In plate heat exchangers, since different media involved in the heat exchange can be corrosive to the corresponding plate materials, it is crucial to select the appropriate plate material based on the specific heat exchange medium.

904L, SUS890L stainless steel

This is a high-value Austenitic stainless steel that balances cost and corrosion resistance, offering excellent corrosion resistance, particularly suitable for common acids like sulfuric and phosphoric acids, as well as halides (including Cl- and F-). Due to its higher content of Cr, Ni, and Mo, it boasts good resistance to stress corrosion, pitting, and crevice corrosion. It is applicable in chlorinated media conditions.

2: 254 SMO High-Strength Stainless Steel

Ultra-low carbon high-grade stainless steel, improved by increasing Mo content for the 316 type, boasts excellent resistance to chloride pitting and crevice corrosion, suitable for mediums such as saltwater and inorganic acids that cannot use 316 type.

Three: Titanium

Non-alloyed titanium is lightweight with a density of 4.51, capable of naturally forming a passivation protective film (Ti2O3), and exhibits "self-healing" properties if damaged, making it more corrosion-resistant than stainless steel.
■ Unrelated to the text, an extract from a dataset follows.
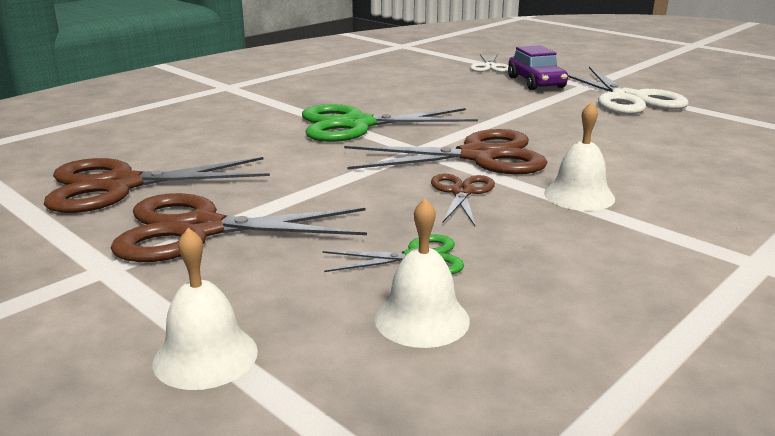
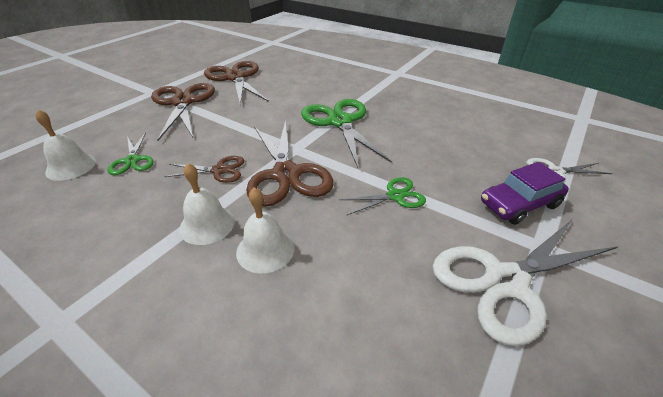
camera: 80 degrees right, 15 degrees up
(205, 356) = (74, 122): white bell -> white bell (265, 250)
(524, 116) = (395, 196): none -> green scissors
It is a typical material suitable for chloride-containing media (Cl- concentration > 200mg/L, temperature ≤ 130℃). It is actually corrosion-free in seawater and other chloride solutions (such as CaCl2) at temperatures not exceeding 120℃. Generally, it can be used in seawater below 135℃ and saltwater solutions (NaCl) of various concentrations below 165℃.

Titanium exhibits excellent corrosion resistance in organic acids (such as concentrated nitric acid, concentrated carbonic acid, etc.) below their boiling points and in dilute alkaline solutions.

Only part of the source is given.